Notable Quotes / Themes
- “The desire to have [something] outweighed the consequences” — explains repeated criminal choices.
- Reading as liberation: Malcolm X’s autobiography catalyzed intellectual shift.
- “Oakland County vs. Wayne County”: systemic bias and harsher penalties for Black defendants crossing 8 Mile.
- Prison brutality and institutional racism, especially in remote northern prisons (Baraga/URF).
- Reentry success through legal business, tax expertise, property ownership.
Practical/Instructional Takeaways (if applying lessons)
- For reentry: leverage family support, craft employment narratives for resume gaps (e.g., buyouts/industry changes), pursue certifications/education (GED, tax training).
- For tax/financial help: offerings in compromise and audit cleanups exist; specialists can negotiate liens/levies and reduce IRS debt.
- For survival in violent institutions: reputation and strategic nondisclosure (don’t broadcast parole) were emphasized (contextual to prison life; not an endorsement).
Warnings / Contextual Notes ⚠️
- The interview contains admissions of violent crimes (robbery, shootings); descriptions of violent prison tactics and illegal acts.

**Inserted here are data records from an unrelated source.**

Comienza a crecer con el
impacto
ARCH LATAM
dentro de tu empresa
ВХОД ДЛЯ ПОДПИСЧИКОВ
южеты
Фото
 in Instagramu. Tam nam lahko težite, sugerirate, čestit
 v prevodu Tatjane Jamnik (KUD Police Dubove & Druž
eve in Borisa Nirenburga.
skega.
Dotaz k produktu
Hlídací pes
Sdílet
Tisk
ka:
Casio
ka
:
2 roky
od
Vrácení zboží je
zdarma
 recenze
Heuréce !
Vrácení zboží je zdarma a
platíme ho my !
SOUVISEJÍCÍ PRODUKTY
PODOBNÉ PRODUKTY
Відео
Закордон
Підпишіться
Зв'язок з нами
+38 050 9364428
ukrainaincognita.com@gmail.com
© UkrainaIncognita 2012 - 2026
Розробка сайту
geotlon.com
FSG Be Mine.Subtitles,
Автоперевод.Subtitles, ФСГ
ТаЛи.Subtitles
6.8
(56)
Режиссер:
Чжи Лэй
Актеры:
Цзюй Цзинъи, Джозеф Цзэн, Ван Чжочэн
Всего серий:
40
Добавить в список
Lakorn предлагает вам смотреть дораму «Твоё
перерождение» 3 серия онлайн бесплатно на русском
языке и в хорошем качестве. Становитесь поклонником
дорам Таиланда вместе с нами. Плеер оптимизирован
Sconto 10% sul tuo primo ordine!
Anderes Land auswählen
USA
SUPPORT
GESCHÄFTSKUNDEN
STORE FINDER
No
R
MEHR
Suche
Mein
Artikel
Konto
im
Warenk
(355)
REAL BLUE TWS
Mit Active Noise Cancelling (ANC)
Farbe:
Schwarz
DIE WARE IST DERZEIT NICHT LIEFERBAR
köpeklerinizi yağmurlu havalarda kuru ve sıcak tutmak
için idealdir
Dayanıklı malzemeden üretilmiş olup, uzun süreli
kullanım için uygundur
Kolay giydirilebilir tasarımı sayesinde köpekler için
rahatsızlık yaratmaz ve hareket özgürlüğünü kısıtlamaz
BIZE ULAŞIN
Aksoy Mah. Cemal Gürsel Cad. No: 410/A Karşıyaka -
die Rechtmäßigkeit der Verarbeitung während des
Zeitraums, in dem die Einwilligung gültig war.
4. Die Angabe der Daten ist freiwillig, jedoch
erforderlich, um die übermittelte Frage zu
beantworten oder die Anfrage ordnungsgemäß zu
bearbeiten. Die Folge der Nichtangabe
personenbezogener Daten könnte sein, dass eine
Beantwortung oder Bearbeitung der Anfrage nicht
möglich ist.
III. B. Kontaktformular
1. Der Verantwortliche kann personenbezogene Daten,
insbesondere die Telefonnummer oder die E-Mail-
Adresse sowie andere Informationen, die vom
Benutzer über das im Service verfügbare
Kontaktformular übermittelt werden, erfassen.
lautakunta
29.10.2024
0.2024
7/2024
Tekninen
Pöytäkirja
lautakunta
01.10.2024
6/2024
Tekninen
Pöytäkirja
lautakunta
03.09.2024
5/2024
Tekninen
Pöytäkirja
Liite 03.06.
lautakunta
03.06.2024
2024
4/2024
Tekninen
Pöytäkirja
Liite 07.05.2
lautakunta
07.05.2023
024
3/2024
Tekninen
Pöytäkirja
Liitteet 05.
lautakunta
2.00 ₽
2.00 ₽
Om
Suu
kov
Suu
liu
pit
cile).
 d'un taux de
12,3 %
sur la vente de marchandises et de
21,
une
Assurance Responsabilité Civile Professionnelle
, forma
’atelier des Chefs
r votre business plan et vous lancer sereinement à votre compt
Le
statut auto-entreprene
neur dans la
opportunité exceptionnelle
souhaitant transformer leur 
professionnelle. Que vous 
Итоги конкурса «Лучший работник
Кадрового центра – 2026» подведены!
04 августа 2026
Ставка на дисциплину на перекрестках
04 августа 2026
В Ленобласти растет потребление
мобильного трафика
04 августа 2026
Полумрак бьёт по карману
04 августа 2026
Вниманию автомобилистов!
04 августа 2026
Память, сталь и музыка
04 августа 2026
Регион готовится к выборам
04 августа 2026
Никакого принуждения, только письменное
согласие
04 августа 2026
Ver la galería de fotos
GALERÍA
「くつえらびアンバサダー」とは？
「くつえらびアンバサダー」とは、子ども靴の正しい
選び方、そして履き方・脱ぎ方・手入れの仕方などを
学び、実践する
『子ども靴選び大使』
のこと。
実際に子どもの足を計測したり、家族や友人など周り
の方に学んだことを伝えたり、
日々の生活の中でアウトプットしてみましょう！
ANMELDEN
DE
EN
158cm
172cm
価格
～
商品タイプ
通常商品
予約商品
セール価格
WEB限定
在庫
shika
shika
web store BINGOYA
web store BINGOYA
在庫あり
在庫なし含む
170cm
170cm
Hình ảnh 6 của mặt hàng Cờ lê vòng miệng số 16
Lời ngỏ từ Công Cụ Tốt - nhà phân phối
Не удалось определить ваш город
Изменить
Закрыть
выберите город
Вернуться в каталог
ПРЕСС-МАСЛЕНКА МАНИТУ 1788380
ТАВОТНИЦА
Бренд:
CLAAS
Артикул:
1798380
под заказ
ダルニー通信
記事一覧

- Speaker on record about criminal past but also describes rehabilitation, entrepreneurship, and legal financial work post‑release.
Emotions & Tone
- Raw, candid, at times unapologetic about past actions but reflective about causes and eventual change.
- Mix of pride, regret, survival mentality, and pragmatic reinvention.
If you want: I can extract a short timeline of arrests/sentences, list his major facilities served, or create bullet steps summarizing his reentry/business model.